Há um caso mais recente que a história de guerras terminadas é obrigada a incluir — e que os planejadores americanos preferiram esquecer quando foram para o Iraque.

Em abril de 2003, Saddam Hussein foi derrubado. Em dezembro de 2003, foi capturado numa toca. Em dezembro de 2006, foi executado. E então começou a parte difícil: os EUA ficaram no Iraque até 2011, voltaram em 2014 para combater o ISIS que havia surgido no vácuo e ainda têm presença no país em 2026.

Vinte e três anos depois, o Iraque ainda não chegou a uma estabilidade funcional.

A remoção do ditador — a parte que a coalizão sabia fazer — levou três semanas. A construção de um Estado funcional no vácuo deixado por essa remoção ainda não foi concluída.

É a lição mais importante que a história oferece sobre o que acontece depois de guerras: terminar o conflito é infinitamente mais fácil do que construir o que vem depois.

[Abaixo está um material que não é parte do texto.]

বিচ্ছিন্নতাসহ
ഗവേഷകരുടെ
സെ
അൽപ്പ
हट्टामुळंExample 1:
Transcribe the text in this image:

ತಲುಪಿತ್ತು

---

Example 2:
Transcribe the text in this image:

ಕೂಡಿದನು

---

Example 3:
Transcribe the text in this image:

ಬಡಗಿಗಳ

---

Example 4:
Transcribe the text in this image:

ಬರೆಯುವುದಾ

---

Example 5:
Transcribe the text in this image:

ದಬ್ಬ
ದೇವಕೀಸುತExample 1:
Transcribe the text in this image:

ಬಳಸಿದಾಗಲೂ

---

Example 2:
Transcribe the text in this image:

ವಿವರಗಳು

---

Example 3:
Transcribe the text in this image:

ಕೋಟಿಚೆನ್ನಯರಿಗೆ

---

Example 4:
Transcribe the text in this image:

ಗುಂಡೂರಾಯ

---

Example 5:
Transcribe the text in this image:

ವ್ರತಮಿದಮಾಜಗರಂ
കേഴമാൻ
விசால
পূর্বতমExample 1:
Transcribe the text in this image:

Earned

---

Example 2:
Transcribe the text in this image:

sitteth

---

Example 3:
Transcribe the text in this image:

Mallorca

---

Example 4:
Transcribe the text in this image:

O Vietnã que ninguém esperava

Em 1975, a última aeronave americana decolou do telhado da embaixada em Saigon. Os EUA haviam perdido a guerra. O Vietnã unificou-se sob o regime comunista de Hanói.

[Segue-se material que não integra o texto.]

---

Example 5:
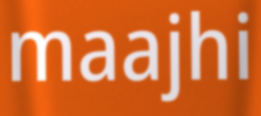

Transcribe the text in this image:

maajhi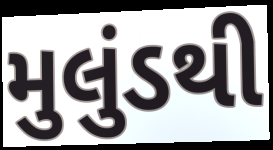
મુલુંડથી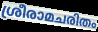
ശ്രീരാമചരിതം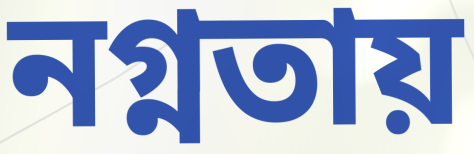
নগ্নতায়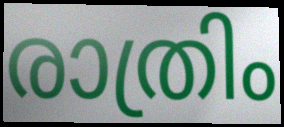
രാത്രിം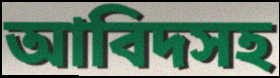
আবিদসহ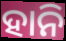
ହାନି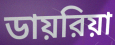
ডায়রিয়া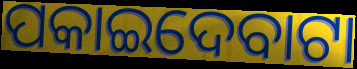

Quarenta anos depois, o Vietnã é um dos países que mais cresce no mundo, com PIB per capita em rápida expansão e uma economia integrada às cadeias globais de valor.

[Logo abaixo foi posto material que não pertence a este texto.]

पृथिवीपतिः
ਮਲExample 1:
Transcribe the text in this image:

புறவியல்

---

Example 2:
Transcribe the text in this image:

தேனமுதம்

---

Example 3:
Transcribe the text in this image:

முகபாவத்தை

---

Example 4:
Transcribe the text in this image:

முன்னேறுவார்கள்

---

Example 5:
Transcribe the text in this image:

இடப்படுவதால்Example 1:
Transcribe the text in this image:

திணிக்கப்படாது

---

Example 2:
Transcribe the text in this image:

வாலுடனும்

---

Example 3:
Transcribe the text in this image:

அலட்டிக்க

Em 1995 — apenas 20 anos após o fim da guerra — os EUA e o Vietnã normalizaram relações diplomáticas. Hoje, turistas americanos visitam o Vietnã em masse, os restaurantes de Hanói servem hambúrgueres e os vietnamitas compram iPhones.

O inimigo ideológico dos EUA em 1975 tornou-se um parceiro econômico em 2000. O pragmatismo econômico — o que os vietnamitas chamam de Doi Moi, as reformas de mercado de 1986 — prevaleceu sobre a ideologia quando a realidade econômica se tornou insustentável.

A lição vietnamita: ideologias são negociáveis quando a sobrevivência econômica está em jogo. Regimes que parecem irredutíveis na guerra frequentemente se mostram pragmáticos na paz.

O que a história diz sobre o que vai acontecer com o Irã

Com esses casos em mente, é possível traçar o cenário mais provável para o Irã pós-guerra.

O cenário japonês-alemão — derrota total, mudança de regime, reconstrução com apoio externo — exigiria uma ocupação americana do Irã de 80 milhões de habitantes com 1,6 milhão de km², parcialmente montanhoso, com uma Guarda Revolucionária ainda funcional e décadas de doutrinação antiocidental.

É o cenário que alguns conselheiros de Trump podem desejar. É também o cenário que o próprio histórico do Iraque 2003 torna virtualmente inviável.

O cenário iraquiano — colapso do regime, vácuo de poder, instabilidade prolongada — é possível mas improvável enquanto a Guarda Revolucionária mantiver coesão. A diferença entre o Iraque de Saddam e a República Islâmica é que esta última tem mais camadas institucionais, mais legitimidade religiosa interna e mais experiência de sobrevivência a pressões externas.

O cenário que a história mais sugere é uma combinação dos casos iraniano de 1988 e vietnamita: o regime sobrevive, reivindica a guerra como vitória da resistência — independentemente do resultado militar real — e entra numa fase de pragmatismo econômico. Uma espécie de “Doi Moi iraniano” dentro do framework da República Islâmica.

O que mudará é a relação com o Estreito de Ormuz, com o programa nuclear e com o sistema financeiro global. Esses pontos serão negociados — porque o Irã precisa dos recursos que só a abertura econômica pode trazer. Mas o regime que negocia será o mesmo que iniciou esta guerra.

A história raramente produz as transformações que os iniciadores de guerras esperavam. O Japão e a Alemanha são exceções que exigiram condições únicas e irrepetíveis. O Irã de 1988 é a regra — e ela aponta para um regime que emerge da guerra mais consolidado do que enfraquecido, pronto para usar a reconstrução como próximo instrumento de legitimação.

A guerra vai terminar. A República Islâmica provavelmente não.